Bluewater navy adds green, goes to water?

The Navy unveiled a major update of its energy policies ashore on Tuesday, calling for improved efficiency, greater conservation and increased use of renewable power to cut energy consumption in half at bases worldwide by the end of the decade.

Vice Admiral Phil Cullom, deputy chief of naval operations, said the first updated energy policy for shore installations in 18 years was aimed primarily at improving energy security for the Navy’s 70 bases and other facilities worldwide.

“Energy security is a strategic imperative and it applies to both ashore and afloat,” Cullom said in a telephone briefing on the policy. “The instruction that has just been published is … the latest example of how we’re driving a Spartan energy ethos.”

He did not say how much the Navy planned to invest toward reaching the goals of the new policy.

The Navy has established a goal of cutting its power consumption in installations ashore in half by 2020. The Navy also wants half of its energy to come from renewable sources by the end of the decade, and it wants half of its installations to be net-zero consumers of energy by then.
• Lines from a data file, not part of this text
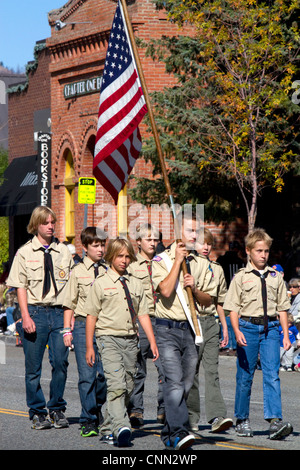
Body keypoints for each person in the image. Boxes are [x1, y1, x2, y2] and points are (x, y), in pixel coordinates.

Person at [151, 211, 216, 450]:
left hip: (190, 329)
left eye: (196, 231)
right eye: (190, 230)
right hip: (166, 329)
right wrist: (177, 262)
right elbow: (165, 291)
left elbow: (209, 300)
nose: (194, 235)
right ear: (177, 232)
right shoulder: (160, 260)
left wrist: (196, 290)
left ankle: (169, 432)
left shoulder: (200, 263)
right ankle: (179, 432)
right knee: (174, 383)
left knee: (187, 384)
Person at [85, 237, 159, 447]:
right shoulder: (100, 283)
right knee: (116, 385)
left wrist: (152, 342)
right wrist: (90, 346)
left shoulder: (135, 283)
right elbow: (91, 315)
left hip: (130, 340)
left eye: (128, 257)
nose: (124, 260)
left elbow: (143, 314)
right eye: (120, 256)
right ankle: (121, 427)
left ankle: (108, 428)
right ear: (111, 257)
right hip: (108, 339)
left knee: (126, 387)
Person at [6, 206, 73, 430]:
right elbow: (20, 287)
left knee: (61, 364)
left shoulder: (64, 251)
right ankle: (37, 412)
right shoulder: (24, 252)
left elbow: (71, 289)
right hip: (34, 313)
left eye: (53, 222)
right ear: (36, 225)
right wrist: (25, 316)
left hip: (58, 313)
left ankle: (56, 409)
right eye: (46, 223)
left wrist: (69, 319)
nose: (51, 226)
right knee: (33, 368)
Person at [223, 227, 293, 440]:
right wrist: (236, 331)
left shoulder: (275, 276)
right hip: (247, 329)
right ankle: (242, 419)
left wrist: (286, 335)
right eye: (259, 251)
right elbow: (232, 308)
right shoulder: (240, 277)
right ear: (248, 251)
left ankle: (274, 420)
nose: (263, 255)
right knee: (245, 376)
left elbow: (282, 308)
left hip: (270, 329)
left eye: (266, 251)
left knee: (272, 375)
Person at [62, 227, 108, 437]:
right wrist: (66, 330)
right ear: (86, 247)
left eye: (102, 245)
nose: (100, 249)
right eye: (95, 245)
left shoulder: (109, 270)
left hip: (106, 327)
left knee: (105, 376)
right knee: (87, 375)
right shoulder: (78, 271)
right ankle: (88, 419)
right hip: (81, 327)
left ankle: (96, 406)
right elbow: (69, 303)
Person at [187, 228, 233, 433]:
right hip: (192, 322)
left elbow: (219, 301)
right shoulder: (187, 264)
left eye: (208, 243)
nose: (205, 247)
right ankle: (190, 417)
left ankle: (216, 416)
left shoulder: (217, 268)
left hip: (211, 322)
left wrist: (224, 326)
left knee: (212, 371)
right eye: (200, 242)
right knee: (192, 371)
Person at [127, 223, 165, 427]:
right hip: (140, 321)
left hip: (162, 320)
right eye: (148, 239)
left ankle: (164, 410)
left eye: (155, 239)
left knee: (165, 367)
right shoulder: (131, 266)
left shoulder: (163, 263)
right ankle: (136, 411)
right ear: (138, 242)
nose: (152, 243)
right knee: (138, 369)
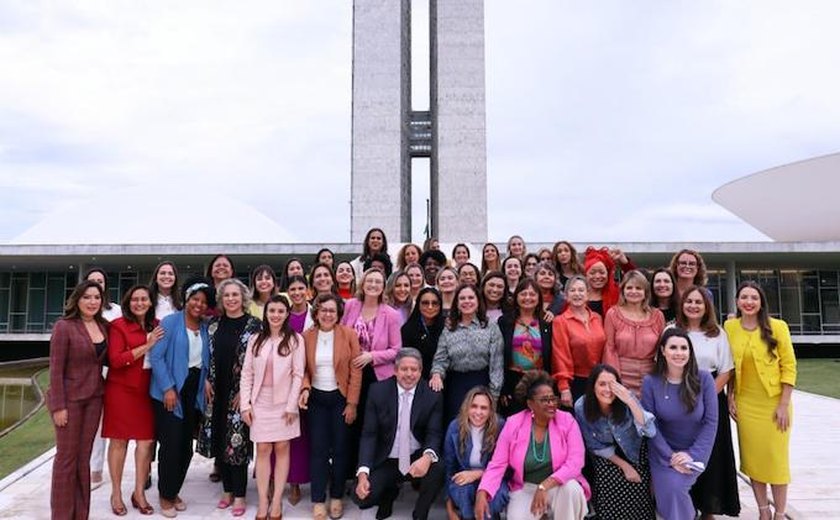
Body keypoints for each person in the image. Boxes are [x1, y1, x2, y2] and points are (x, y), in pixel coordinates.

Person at [724, 281, 796, 520]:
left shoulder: (778, 327)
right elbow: (730, 367)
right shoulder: (730, 327)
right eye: (744, 297)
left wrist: (784, 404)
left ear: (761, 301)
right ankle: (763, 510)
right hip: (746, 403)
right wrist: (730, 396)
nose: (749, 302)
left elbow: (789, 366)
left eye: (754, 297)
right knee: (753, 459)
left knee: (776, 459)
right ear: (737, 301)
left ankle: (780, 513)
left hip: (775, 403)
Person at [476, 370, 590, 520]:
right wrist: (482, 491)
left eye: (552, 398)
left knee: (572, 489)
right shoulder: (513, 424)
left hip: (558, 486)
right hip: (525, 488)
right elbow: (498, 464)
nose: (551, 404)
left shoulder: (567, 421)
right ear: (530, 404)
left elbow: (575, 462)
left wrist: (545, 486)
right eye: (544, 400)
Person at [149, 277, 215, 517]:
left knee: (186, 447)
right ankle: (165, 495)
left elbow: (204, 359)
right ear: (187, 299)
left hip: (193, 390)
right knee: (171, 445)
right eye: (195, 299)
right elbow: (156, 357)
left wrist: (206, 378)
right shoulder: (170, 322)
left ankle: (173, 490)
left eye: (203, 302)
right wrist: (167, 388)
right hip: (170, 391)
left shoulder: (206, 327)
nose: (198, 304)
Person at [354, 348, 445, 520]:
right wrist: (363, 474)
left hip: (415, 456)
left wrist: (426, 458)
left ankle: (420, 512)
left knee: (438, 467)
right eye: (404, 369)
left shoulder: (432, 395)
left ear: (420, 371)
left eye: (414, 369)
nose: (409, 374)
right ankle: (388, 494)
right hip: (387, 457)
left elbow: (434, 433)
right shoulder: (377, 391)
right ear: (395, 371)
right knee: (361, 497)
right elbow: (369, 434)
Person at [198, 278, 261, 516]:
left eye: (235, 295)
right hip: (217, 391)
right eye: (227, 296)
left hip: (240, 393)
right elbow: (204, 355)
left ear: (243, 298)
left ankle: (240, 494)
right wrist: (205, 378)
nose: (231, 299)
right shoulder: (213, 324)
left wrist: (248, 394)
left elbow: (258, 362)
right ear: (221, 300)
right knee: (220, 441)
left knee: (238, 444)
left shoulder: (255, 325)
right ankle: (226, 490)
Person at [675, 286, 740, 518]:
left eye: (698, 302)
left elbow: (726, 369)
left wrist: (705, 397)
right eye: (689, 301)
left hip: (711, 396)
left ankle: (709, 507)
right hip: (678, 397)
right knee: (683, 451)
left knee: (711, 453)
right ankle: (686, 504)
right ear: (682, 304)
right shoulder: (673, 329)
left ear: (706, 307)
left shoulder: (718, 334)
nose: (693, 306)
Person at [240, 295, 305, 520]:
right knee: (264, 449)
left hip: (285, 404)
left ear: (287, 314)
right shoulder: (255, 339)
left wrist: (291, 405)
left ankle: (276, 501)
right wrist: (245, 405)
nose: (275, 315)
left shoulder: (296, 340)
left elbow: (298, 375)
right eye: (272, 311)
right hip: (260, 402)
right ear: (265, 314)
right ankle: (263, 501)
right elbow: (246, 373)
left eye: (280, 311)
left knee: (282, 448)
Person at [641, 328, 718, 520]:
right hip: (662, 453)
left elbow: (711, 422)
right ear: (663, 351)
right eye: (673, 347)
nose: (679, 352)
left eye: (684, 348)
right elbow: (651, 426)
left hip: (695, 452)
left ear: (690, 352)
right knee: (668, 491)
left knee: (675, 488)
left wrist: (691, 455)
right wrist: (671, 456)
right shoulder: (650, 382)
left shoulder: (705, 379)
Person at [48, 280, 109, 520]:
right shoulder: (64, 326)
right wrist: (58, 406)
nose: (92, 301)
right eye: (87, 297)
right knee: (66, 459)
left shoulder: (103, 326)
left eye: (96, 297)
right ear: (77, 300)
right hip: (69, 401)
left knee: (83, 458)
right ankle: (62, 515)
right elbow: (55, 369)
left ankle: (80, 514)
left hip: (94, 399)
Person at [299, 294, 362, 520]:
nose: (327, 314)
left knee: (341, 449)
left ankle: (336, 496)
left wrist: (352, 403)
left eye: (332, 311)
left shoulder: (349, 335)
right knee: (318, 451)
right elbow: (302, 368)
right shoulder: (306, 337)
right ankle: (317, 500)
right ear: (316, 312)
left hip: (340, 399)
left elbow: (356, 371)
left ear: (338, 314)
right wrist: (305, 388)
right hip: (316, 399)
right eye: (323, 310)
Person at [103, 285, 164, 516]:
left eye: (144, 299)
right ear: (128, 303)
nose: (139, 303)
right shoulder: (118, 326)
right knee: (119, 442)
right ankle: (116, 493)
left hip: (147, 391)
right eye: (135, 299)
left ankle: (139, 492)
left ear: (150, 302)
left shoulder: (158, 325)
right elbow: (116, 360)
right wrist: (146, 345)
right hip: (121, 391)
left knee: (147, 442)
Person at [341, 267, 403, 480]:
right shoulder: (350, 306)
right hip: (351, 374)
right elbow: (340, 335)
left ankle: (373, 474)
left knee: (374, 426)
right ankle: (350, 474)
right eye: (370, 281)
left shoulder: (391, 314)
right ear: (362, 283)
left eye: (378, 282)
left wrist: (371, 356)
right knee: (352, 424)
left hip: (378, 377)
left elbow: (396, 350)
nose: (373, 285)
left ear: (383, 286)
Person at [574, 364, 656, 520]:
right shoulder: (581, 407)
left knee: (639, 485)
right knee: (609, 476)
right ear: (593, 386)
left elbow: (649, 430)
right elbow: (594, 446)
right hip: (606, 454)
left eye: (612, 384)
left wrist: (630, 401)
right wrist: (625, 467)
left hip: (634, 450)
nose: (607, 389)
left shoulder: (626, 398)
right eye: (602, 384)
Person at [430, 284, 504, 424]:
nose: (466, 301)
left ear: (478, 302)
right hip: (456, 385)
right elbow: (440, 359)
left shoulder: (490, 327)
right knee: (456, 427)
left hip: (481, 383)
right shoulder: (449, 328)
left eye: (471, 297)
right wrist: (436, 374)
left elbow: (497, 364)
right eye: (462, 298)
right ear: (457, 304)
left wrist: (493, 396)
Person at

The goals are part of President Barack Obama’s “all-of-the-above” push to boost green energy production and reduce U.S. dependence on foreign oil. The administration set a goal in April for the Pentagon to produce three gigawatts of solar, wind and geothermal power on military bases by 2025.
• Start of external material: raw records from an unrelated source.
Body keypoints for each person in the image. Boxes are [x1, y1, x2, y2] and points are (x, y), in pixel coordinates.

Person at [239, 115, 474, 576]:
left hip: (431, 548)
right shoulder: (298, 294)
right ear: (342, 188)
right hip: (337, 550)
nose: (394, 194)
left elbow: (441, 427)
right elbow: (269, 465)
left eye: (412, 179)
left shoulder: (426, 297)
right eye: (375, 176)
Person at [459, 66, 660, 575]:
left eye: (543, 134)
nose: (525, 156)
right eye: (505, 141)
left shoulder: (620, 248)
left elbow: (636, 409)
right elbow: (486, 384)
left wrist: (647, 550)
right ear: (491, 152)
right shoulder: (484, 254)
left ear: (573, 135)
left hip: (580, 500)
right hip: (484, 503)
The green energy drive came under fire in Congress after the Navy paid high prices for test batches of biofuel for use in jets and ships. It paid $424 a gallon in 2009 for an algae-based oil and nearly $27 a gallon for biofuels for next week’s first test of a Navy strike force powered mostly by alternative fuel.

Lawmakers angry over the cost are pushing legislation in Congress that would block the military from spending more on alternative fuels than it would pay for conventional petroleum.

Navy Secretary Ray Mabus has said the Navy does not plan to purchase operational quantities of biofuels until they can be bought at competitive prices.